● **WORK ITEM**
In your output, repeat each entry exactly and include no pictures.

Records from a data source
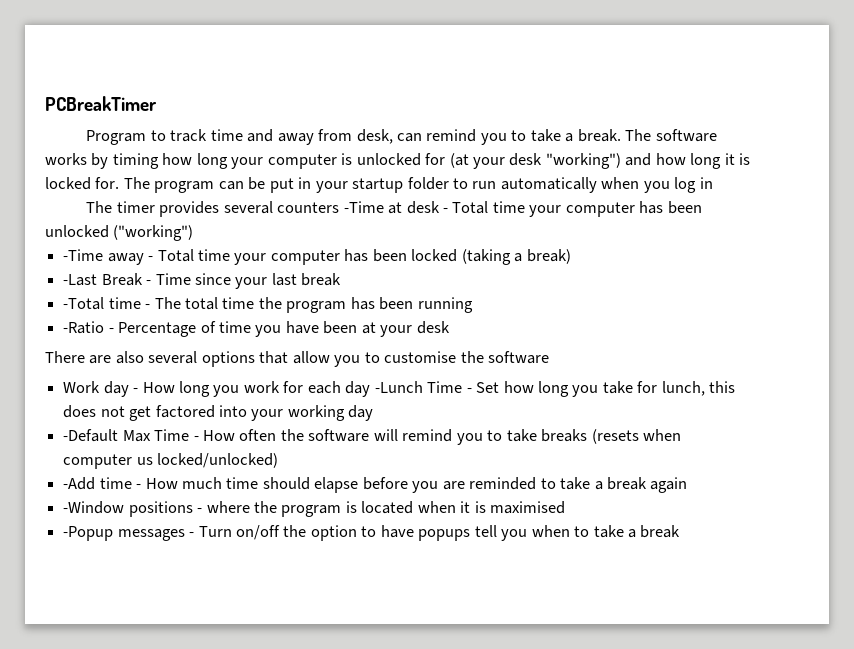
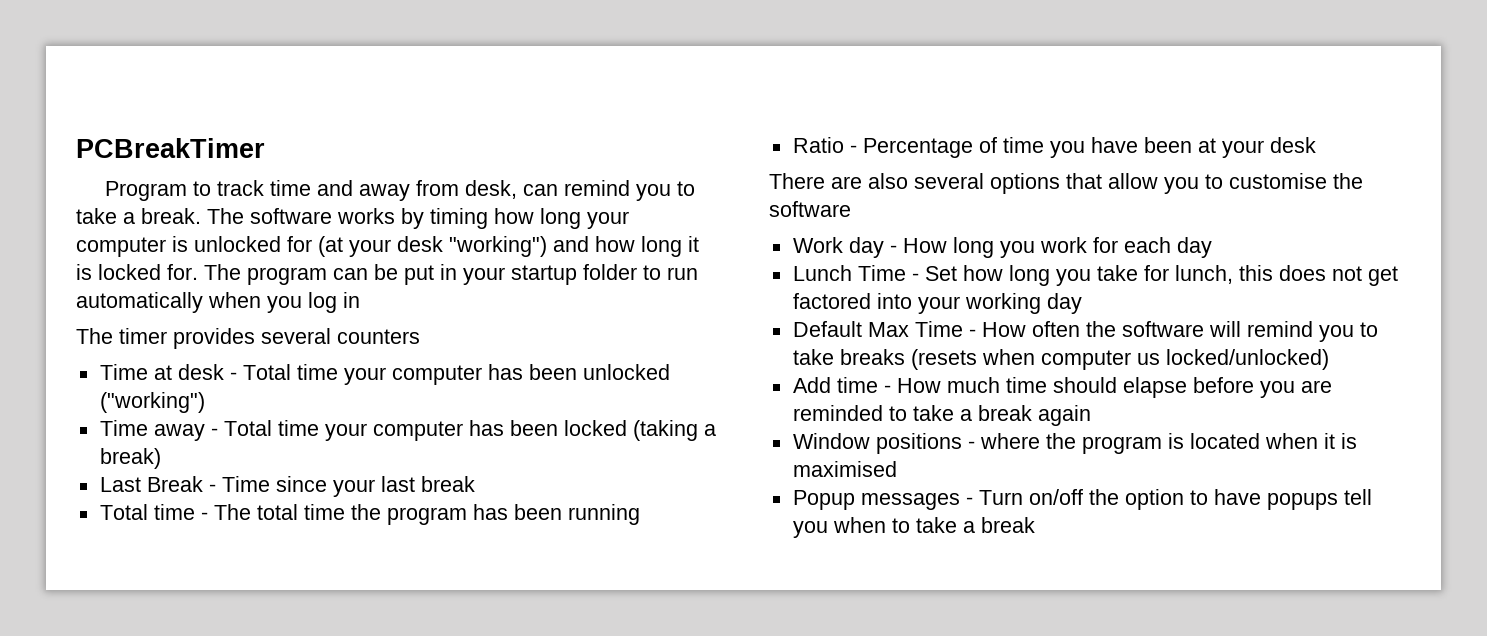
[343,201,384,213] -Time -> [99,364,148,380] // Time
[63,249,104,261] -Time -> [99,420,148,436] Time
[63,274,98,286] -Last -> [99,477,141,492] Last
[63,297,105,310] -Total -> [99,504,148,520] Total
[63,321,105,334] -Ratio -> [792,137,844,153] Ratio
[374,381,423,393] -Lunch -> [792,265,852,281] // Lunch
[63,429,119,442] -Default -> [792,321,862,337] Default
[63,477,96,490] -Add -> [792,377,831,393] Add
[63,501,125,514] -Window -> [792,433,870,449] Window
[63,526,114,541] -Popup -> [792,490,855,510] Popup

● **SOLVED EXERCISE**
[343,201,384,213] -Time -> [99,364,148,380] // Time
[63,249,104,261] -Time -> [99,420,148,436] Time
[63,274,98,286] -Last -> [99,477,141,492] Last
[63,297,105,310] -Total -> [99,504,148,520] Total
[63,321,105,334] -Ratio -> [792,137,844,153] Ratio
[374,381,423,393] -Lunch -> [792,265,852,281] // Lunch
[63,429,119,442] -Default -> [792,321,862,337] Default
[63,477,96,490] -Add -> [792,377,831,393] Add
[63,501,125,514] -Window -> [792,433,870,449] Window
[63,526,114,541] -Popup -> [792,490,855,510] Popup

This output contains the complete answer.